Voltaire enlarged himself, legs shooting down into the SysCity, smashing buildings. The fog roiled angrily. “This I can fathom. Artificial realms such as mathematics and theology are carefully built to be free of interesting inconsistency. But love is beautiful in its lack of logical restraint.”

“Then you accept my view?” Joan kissed him voluptuously.

He sighed, resigning. “An idea seems self-evident, once you’ve forgotten learning it.”

All this had taken mere moments, Joan saw. They had quick-stepped their event-waves so that their clock time advanced faster than the fogs. But this expense had exhausted their running sites around Trantor. She felt it as a sudden, light-headed hunger.
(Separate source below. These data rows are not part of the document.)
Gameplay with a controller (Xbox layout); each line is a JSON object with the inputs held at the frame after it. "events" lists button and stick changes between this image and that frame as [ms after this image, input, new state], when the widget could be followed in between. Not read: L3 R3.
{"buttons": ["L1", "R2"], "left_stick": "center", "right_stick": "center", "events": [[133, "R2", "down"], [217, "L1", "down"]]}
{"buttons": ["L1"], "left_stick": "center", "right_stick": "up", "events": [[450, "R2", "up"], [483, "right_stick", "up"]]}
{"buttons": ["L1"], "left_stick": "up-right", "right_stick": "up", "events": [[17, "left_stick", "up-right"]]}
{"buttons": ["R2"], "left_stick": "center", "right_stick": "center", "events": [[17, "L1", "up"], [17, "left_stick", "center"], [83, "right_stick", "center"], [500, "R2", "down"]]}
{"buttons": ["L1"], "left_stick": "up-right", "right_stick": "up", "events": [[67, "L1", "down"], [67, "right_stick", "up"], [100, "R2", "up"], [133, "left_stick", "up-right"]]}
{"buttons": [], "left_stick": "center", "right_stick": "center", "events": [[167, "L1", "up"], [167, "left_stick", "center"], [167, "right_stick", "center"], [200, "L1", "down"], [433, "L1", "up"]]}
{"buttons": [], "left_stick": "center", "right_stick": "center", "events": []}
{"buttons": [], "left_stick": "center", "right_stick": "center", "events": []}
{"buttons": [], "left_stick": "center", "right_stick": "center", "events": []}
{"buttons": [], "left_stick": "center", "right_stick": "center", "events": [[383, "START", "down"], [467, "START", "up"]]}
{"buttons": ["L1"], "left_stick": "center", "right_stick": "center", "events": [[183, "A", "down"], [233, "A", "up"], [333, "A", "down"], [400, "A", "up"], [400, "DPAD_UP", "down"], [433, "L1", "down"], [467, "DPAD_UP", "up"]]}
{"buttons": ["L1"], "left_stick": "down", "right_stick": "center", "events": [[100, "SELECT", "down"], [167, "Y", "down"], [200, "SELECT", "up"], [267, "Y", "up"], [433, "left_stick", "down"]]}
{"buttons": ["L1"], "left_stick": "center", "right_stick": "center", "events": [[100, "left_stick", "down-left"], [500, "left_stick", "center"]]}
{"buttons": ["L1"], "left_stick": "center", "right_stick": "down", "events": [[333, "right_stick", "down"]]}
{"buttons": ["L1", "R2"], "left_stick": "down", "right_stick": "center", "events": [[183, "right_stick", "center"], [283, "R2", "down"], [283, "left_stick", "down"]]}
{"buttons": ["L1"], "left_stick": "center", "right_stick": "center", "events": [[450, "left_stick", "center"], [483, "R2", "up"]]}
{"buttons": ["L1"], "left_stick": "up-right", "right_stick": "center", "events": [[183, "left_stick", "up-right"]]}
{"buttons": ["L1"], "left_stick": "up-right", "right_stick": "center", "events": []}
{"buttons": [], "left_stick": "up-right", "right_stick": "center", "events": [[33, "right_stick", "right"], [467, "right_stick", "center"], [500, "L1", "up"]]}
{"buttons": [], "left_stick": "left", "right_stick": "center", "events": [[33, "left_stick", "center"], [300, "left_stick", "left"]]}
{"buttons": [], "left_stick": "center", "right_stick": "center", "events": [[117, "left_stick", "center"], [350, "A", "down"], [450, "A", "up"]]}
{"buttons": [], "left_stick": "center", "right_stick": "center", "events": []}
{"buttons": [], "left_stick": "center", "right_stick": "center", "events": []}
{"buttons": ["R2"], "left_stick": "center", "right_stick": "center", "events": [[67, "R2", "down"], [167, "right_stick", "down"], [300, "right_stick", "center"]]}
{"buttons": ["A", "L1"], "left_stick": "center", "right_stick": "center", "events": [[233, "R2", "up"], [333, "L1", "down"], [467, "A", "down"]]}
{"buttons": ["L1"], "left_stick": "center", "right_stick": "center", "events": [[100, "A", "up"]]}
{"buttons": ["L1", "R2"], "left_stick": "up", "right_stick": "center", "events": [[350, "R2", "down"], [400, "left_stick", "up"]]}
“Eat!” Voltaire crammed a handful of grapes in her mouth-a metaphor, she saw, for computational reserves.

In your present lot of life, it would be better not to be born at all. Few are that lucky.

“Ah, our fog is a pessimist,” Voltaire drawled sarcastically.

Abruptly the vapors condensed. Lightning crackled and shorted around them in eerie silence. Joan felt a lance of pain shoot through her legs and arms, running like a livid snake of agony. She would not give them the tribute of a scream.

Voltaire, however, writhed in torment. He jerked and howled without shame.

“Oh, Dr. Pangloss!” he gasped. “If this is the best of all possible worlds, what must the others be like?”

“The brave slay their opponents!” Joan called to the thickening mists. “Cowards torture them.”

“Admirable, my dear, quite. But war cannot be fought on homeopathic principles.”

A human pointed out to another that the rich, even when dead, were ornately boxed, then opulently entombed, residing in carved stone mausoleums. The other human remarked in awe that this was surely and truly living.

“How vile, to jest of the dead,” Joan said.

“Ummm.” Voltaire stroked his chin, hands trembling from the memory of pain. “They jibe at us with jest.”

“Torture, surely.”

“I survived the Bastille; I can endure their odd humor.”

“Could they be trying to say something indirectly?”

[IMPRECISION IS LESS]

[WHEN IMPLICATION USED]

“Humor implies some moral order,” Joan said.

[IN THIS STATE ALL ORDER OF BEINGS]

[CAN SEIZE CONTROL OF THEIR PLEASURE SYSTEMS]

“Ah,” Voltaire said. “So, we could reproduce the pleasure of success without the need for any actual accomplishment. Paradise.”